» EXCERPTED TEXT:
*** Begin section ***

Thursday, June 28, 2012

Interview with Martha Rosler


‘A Budding Gourmet’
Martha Rosler
in conversation with
Christopher Zimmerman
June 2012


Working primarily with images and texts, Martha Rosler’s videos, installations, and critical writings have positioned her at the forefront of feminist theory and practice since the early 1970s.  In her videos, Rosler deconstructs the ideological underpinnings of contemporary culture through social and political analyses of power, myth, and the everyday.  

Martha Rosler's A Budding Gourmet--1974
About her work, Rosler has written: "I want to make art about the commonplace, art that illumines social life. I want to enlist video to question the mythical explanations of everyday life that take shape as an optimistic rationalism and to explore the relationships between individual consciousness, family life, and the culture of monopoly capitalism. Video itself isn't 'innocent': it is a cultural commodity often celebrating the self and its inventiveness. Yet video lets me construct, using a variety of fictional narrative forms, 'decoys' engaged in a dialectic with commercial TV."

*** End section ***

» INFORMATION SUPPLIED:
*** Begin section ***

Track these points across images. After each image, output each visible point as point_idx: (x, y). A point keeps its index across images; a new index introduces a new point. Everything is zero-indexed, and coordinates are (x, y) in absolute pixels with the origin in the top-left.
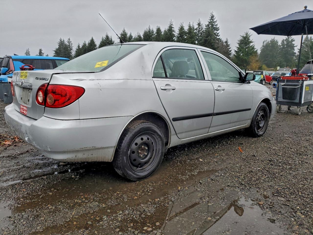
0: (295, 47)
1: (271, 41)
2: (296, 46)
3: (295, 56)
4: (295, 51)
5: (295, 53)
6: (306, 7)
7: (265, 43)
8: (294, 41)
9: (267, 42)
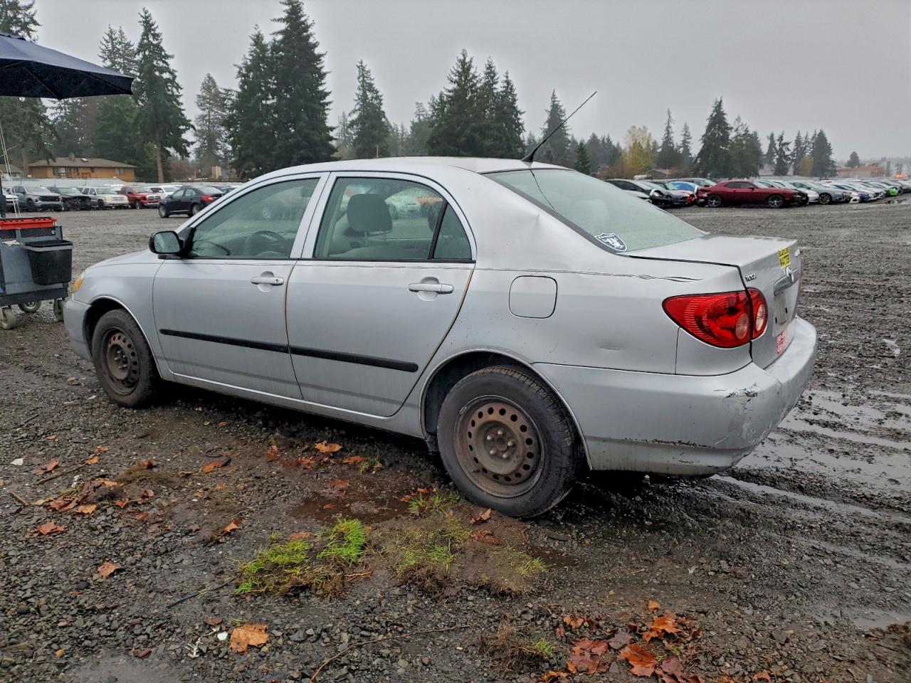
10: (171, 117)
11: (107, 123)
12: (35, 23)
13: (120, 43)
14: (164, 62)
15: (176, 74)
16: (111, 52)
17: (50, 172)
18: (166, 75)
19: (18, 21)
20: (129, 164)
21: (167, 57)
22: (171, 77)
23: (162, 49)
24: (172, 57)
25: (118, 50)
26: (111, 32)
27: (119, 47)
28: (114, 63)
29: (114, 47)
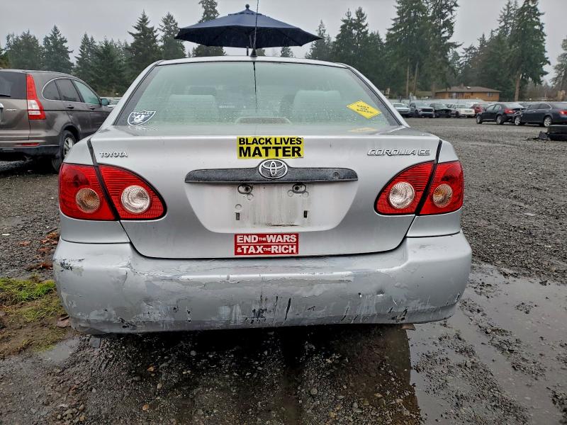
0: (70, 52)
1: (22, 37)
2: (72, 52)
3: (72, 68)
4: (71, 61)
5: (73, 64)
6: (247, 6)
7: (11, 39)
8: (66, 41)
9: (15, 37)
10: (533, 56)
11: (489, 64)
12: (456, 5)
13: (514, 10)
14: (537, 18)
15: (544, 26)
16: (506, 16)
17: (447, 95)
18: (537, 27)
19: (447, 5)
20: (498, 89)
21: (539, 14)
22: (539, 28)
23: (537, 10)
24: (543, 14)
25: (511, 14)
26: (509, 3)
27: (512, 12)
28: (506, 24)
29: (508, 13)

*** End section ***

» PROBLEMS AND TASKS:
1) List the three things whose relationships Rosler says she wants to explore, according to the Martha Rosler text.
2) In the Martha Rosler text, who holds the conversation with Rosler?
3) Proceed with the Martha Rosler text, picking up right after its final sentence.

» ANSWER SET:
1)
- individual consciousness
- family life
- the culture of monopoly capitalism

2) Christopher Zimmerman.

3)
We chose and presented her video A Budding Gourmet as part of the ‘dinner’ course of Film Food—Celluloid Gastronomy presented at Images and Views of Alternative Cinema 2012 in Lefkosia, Cyprus.   Martha Rosler was very generous in giving the following interview about her video and the subject of food. 


Christopher Zimmerman:  You made ‘A Budding Gourmet’ in 1974 at a time when video was in its infancy.  There is a tendency to look back at previous work through contemporary eyes, and we often gloss over the theoretical, social, artistic, political contexts from which an earlier work emerges.  Can you place ‘A Budding Gourmet’ in the context of what was happening in the early 1970s as well as within your own history (and theoretical commitments) as an artist?  What was the motivation to make this video?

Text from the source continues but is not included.